Could it be the co-worker heard another co-worker talking about a dish he also had at least some knowledge? And could it be the co-worker just wanted to participate in the conversation in a non-patronizing and non-condescending -- and even helpful -- way?

Granted, there are subtleties in interpreting tone in conversation. So, Yun is the only one that would be able to report that. However, there's nothing written that explicitly and obviously categorizes the male colleague as this so-called "Mansplainer," even though the term is dumb in the first place.

"'He was going on about how you need to salt it. He didn't really go into details, I'm guessing because he didn't know the details,' Yun said."

Wow, Yun... Don't you think that's a bit condescending and patronizing of you to assume he didn't know the details? Oh, wait. He's a "White male," so apparently it's okay to assume the absolute worst of him (at least that's what this handy-dandy intersectionality chart tells me).

As a whiny feminist (a.k.a., a feminist), you must assume the worst in men. The author of this article quotes a Harvard professor on the psychology of "mansplaining," who says it is "an often unintentional and byproduct of a patriarchal culture."

Here's where we get down to the nitty-gritty, or maybe I should say the nitty-cringey?

"Men have been brought up to believe that their thoughts matter," [the Harvard professor] said. "They need and deserve feedback, so that they can become more influential, better team members, better contributors."

Wow! Who could've known that? You must need an Ivy League education to figure out that one!

I have some questions for the Harvard professor, though: do women not think "their thoughts matter"? Do women not "need and deserve feedback"? Do women not want to "become more influential, better team members, better contributors"?

Lastly, the article gives us some tactics for the next time you're in the crossfire of workplace "Mansplaining."

Tactic #1: ask questions of the alleged "Mansplainer."

"In the moment, a bit of kind inquiry, good questions, can make a big difference. Pause and ask as if you really wanted to know the answer in a thoughtful, curious way," the Harvard professor said.

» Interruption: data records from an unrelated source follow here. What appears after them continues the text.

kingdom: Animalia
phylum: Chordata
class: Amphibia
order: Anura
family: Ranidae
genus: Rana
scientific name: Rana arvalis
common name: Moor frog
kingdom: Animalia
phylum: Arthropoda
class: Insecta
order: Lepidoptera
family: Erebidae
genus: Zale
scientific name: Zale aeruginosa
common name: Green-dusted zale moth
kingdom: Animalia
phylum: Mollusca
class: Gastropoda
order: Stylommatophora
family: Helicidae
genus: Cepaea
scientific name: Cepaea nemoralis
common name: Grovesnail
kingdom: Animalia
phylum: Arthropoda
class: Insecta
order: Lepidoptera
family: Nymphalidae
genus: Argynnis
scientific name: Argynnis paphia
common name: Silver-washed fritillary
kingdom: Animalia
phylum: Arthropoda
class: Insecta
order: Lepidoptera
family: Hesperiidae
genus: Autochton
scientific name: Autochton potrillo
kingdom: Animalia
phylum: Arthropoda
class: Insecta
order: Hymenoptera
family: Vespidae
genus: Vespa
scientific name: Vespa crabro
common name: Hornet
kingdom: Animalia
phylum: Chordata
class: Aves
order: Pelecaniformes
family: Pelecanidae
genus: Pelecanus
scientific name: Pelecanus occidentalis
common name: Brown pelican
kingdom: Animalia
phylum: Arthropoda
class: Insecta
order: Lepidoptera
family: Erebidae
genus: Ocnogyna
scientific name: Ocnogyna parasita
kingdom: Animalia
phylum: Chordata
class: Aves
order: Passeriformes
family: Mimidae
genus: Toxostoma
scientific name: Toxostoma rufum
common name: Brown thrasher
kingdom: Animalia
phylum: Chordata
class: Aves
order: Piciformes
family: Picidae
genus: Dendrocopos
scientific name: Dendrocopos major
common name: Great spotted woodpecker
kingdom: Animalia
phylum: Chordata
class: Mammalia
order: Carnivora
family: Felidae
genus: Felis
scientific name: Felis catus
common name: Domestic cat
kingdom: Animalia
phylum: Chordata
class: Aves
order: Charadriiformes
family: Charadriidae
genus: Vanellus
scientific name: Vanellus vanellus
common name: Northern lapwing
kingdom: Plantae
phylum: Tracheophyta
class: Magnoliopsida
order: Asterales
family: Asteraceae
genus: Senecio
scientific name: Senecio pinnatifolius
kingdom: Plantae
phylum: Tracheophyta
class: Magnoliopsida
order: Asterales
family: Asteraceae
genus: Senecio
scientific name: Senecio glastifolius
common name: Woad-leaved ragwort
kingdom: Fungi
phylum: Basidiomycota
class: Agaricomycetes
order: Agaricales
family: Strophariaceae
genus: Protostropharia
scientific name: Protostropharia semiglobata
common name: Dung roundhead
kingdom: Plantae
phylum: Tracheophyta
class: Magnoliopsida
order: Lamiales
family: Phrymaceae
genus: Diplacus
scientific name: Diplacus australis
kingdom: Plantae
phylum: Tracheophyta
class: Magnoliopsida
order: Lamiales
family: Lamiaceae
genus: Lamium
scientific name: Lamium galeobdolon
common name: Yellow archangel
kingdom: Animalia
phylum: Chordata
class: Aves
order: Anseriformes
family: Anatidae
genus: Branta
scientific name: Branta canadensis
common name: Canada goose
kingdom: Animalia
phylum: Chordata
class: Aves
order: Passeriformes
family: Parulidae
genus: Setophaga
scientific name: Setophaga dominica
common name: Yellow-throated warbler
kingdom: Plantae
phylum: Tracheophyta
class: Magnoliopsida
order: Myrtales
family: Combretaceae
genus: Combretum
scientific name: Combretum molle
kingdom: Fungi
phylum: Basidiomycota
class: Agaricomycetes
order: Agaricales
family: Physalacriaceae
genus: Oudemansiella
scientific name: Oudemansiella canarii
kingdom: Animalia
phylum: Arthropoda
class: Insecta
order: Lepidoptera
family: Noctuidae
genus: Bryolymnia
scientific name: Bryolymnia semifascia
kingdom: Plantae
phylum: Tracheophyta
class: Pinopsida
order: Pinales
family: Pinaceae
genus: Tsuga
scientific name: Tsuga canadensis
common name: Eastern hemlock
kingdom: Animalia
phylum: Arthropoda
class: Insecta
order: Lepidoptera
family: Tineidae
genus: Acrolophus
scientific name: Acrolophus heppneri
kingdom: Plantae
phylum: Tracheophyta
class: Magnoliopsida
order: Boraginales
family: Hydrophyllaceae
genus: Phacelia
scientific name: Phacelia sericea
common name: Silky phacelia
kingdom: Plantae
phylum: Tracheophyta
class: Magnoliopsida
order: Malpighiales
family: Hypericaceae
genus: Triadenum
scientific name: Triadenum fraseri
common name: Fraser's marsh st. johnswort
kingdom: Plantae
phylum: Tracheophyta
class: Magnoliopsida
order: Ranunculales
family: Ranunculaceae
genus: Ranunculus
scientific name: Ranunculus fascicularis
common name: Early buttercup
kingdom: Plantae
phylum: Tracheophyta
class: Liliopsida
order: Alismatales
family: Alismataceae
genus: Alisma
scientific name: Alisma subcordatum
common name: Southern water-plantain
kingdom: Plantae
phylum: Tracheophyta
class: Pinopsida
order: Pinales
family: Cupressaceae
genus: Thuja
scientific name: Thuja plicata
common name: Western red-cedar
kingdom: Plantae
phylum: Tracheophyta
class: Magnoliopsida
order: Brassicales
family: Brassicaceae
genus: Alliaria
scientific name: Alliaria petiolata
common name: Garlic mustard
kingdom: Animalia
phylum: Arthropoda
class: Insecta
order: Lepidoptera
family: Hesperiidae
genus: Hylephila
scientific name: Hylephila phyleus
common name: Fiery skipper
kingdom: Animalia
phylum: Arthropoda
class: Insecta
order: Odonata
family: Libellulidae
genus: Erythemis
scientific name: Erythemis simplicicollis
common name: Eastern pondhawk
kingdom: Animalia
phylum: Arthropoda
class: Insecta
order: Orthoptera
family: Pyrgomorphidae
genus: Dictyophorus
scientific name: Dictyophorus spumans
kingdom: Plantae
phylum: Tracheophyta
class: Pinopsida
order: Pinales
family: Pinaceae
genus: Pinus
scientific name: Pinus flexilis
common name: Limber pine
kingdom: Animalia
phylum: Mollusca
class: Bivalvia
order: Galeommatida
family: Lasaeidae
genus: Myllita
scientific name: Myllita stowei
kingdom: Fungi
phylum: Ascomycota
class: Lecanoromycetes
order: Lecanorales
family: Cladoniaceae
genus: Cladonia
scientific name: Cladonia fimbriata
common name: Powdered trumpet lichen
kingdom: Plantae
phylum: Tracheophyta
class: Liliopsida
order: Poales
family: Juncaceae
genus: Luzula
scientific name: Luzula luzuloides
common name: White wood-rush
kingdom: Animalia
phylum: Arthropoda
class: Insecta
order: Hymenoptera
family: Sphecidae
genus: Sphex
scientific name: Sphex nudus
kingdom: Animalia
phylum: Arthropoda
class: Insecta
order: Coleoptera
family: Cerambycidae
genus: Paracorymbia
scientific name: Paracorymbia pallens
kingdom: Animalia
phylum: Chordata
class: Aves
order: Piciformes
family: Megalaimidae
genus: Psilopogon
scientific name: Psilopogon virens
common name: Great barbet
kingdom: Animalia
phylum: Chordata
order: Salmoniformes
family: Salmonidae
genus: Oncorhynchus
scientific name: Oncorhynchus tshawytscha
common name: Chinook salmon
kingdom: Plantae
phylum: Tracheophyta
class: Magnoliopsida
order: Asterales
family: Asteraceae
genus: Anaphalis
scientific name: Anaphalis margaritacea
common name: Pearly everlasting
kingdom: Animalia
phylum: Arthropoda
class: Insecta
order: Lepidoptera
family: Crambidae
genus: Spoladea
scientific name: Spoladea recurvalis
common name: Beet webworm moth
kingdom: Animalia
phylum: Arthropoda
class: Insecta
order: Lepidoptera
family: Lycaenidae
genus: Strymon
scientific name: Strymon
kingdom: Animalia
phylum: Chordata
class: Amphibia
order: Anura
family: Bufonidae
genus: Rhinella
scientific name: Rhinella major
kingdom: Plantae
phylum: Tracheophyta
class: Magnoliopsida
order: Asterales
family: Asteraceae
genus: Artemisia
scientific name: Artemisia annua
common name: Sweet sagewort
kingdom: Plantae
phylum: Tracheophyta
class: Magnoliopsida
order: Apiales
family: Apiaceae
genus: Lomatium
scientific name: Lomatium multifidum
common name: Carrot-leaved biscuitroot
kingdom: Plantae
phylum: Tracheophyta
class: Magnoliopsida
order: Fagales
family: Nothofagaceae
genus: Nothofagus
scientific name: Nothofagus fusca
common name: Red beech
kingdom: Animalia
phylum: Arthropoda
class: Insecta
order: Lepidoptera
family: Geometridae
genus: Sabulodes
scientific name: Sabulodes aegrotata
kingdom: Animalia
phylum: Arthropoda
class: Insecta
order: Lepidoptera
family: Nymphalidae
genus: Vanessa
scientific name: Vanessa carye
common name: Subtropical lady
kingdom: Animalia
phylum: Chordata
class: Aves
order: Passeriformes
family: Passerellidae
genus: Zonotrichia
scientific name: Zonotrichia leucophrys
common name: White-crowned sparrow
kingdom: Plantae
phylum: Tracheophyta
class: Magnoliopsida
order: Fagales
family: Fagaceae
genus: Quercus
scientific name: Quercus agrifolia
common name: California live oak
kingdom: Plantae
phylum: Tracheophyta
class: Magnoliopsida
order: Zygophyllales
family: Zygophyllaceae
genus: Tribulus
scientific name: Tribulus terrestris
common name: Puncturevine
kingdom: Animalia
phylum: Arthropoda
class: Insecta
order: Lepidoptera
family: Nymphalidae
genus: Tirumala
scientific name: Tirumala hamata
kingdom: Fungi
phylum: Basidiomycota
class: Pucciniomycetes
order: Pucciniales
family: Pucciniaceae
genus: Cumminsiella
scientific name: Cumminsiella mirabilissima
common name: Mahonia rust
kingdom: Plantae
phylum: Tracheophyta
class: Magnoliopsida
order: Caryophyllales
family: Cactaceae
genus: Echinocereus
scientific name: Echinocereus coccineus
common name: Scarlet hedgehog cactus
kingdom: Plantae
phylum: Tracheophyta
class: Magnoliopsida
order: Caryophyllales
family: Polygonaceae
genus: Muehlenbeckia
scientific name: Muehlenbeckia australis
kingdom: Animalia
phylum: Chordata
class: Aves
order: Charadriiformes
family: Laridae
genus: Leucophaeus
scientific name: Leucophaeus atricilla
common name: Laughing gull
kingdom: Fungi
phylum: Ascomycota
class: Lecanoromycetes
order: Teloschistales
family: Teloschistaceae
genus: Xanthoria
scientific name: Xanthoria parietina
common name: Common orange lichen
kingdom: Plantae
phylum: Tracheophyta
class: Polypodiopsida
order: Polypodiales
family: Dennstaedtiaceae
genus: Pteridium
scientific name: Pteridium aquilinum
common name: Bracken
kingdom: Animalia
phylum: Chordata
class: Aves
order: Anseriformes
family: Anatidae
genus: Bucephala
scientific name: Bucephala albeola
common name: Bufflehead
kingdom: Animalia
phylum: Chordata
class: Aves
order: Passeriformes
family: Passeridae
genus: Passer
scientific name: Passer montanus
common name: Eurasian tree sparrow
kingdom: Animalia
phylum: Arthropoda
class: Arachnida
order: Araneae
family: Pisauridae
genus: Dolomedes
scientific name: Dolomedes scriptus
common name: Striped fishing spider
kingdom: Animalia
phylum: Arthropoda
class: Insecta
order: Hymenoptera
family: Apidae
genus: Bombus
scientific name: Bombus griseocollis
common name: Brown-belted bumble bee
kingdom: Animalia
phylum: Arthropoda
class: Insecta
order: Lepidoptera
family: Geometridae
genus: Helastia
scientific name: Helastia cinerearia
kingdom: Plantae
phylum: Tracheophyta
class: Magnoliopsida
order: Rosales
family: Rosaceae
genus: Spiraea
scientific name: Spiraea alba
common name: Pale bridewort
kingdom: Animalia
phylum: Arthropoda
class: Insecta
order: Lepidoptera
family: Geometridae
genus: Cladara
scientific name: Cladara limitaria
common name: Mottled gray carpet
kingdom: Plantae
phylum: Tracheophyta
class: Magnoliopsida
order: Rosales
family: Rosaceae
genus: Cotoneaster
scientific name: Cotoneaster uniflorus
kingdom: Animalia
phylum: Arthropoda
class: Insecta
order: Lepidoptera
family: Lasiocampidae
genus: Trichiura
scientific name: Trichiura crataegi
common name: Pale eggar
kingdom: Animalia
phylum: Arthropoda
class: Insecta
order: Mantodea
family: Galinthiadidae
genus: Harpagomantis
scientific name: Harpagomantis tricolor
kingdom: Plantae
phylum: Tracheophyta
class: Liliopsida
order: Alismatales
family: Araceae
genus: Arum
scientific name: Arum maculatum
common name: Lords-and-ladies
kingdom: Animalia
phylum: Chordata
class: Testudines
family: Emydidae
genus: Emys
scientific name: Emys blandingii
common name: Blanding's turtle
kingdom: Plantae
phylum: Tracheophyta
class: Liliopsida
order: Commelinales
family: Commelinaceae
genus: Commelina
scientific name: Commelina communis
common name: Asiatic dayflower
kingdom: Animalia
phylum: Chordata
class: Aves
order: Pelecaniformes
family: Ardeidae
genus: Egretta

This is an interesting tactic, considering you'd have to ask the mansplainer to explain more! Ahhhhh!

Tactic #2: "just straight call it out."

"One thing women can do is just straight call it out. That's why I think having this term mansplaining is really important," said Tonja Jacobi, a professor at Northwstern Pritzker School of Law.

Tactic #3: "amplification."

Jacobi suggests this tactic was made famous by women in the Obama White House, in case you want to worship the Obamas like a good Woke person.

"The strategy was originally used to combat another situation common to women suggesting an idea that goes ignored, then having it acknowledged or praised when a man repeats the same idea later. But the general principle also works for mansplanations," Jacobi said.

Thank you for 'splaining this to us, O wise feminists. I just have one last question: According to Wokeism, what is a man, and what is a woman?

Please get back to me on that as soon as you can. Thank you.